Material from a data collection:
• • • • •

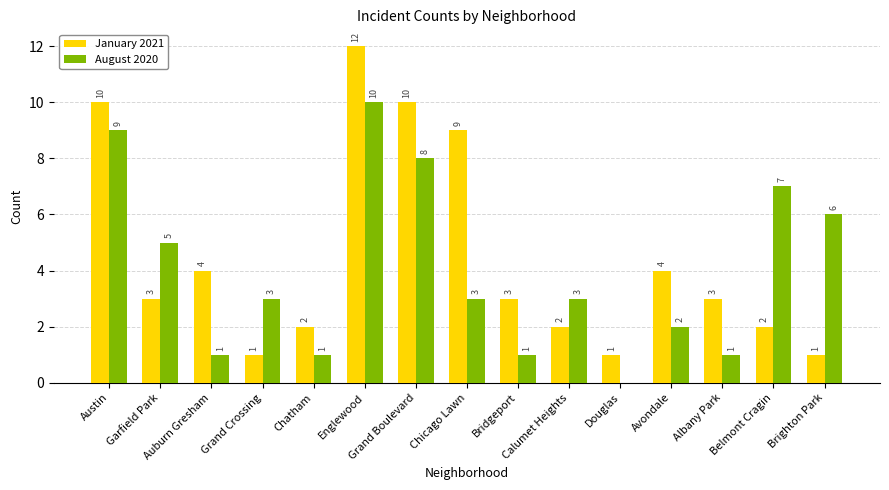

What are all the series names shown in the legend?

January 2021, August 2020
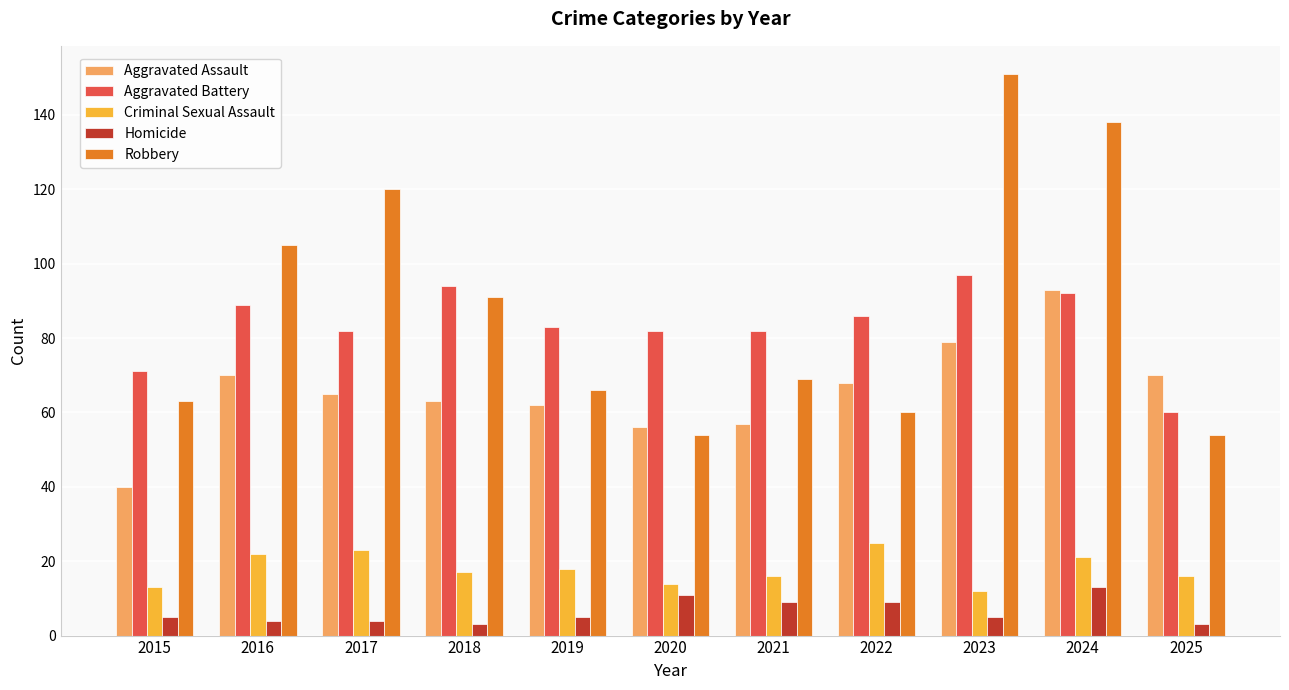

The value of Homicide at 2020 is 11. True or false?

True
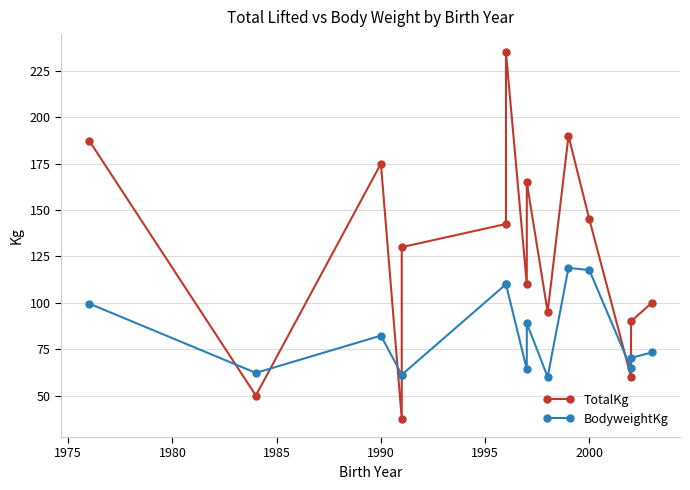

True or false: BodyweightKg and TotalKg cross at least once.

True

• • • • •

== THE PROBLEM ==
Print all of the material above word for word, omitting the pictures.

== SOLUTION TO THIS PROBLEM ==
What are all the series names shown in the legend?

January 2021, August 2020

The value of Homicide at 2020 is 11. True or false?

True

True or false: BodyweightKg and TotalKg cross at least once.

True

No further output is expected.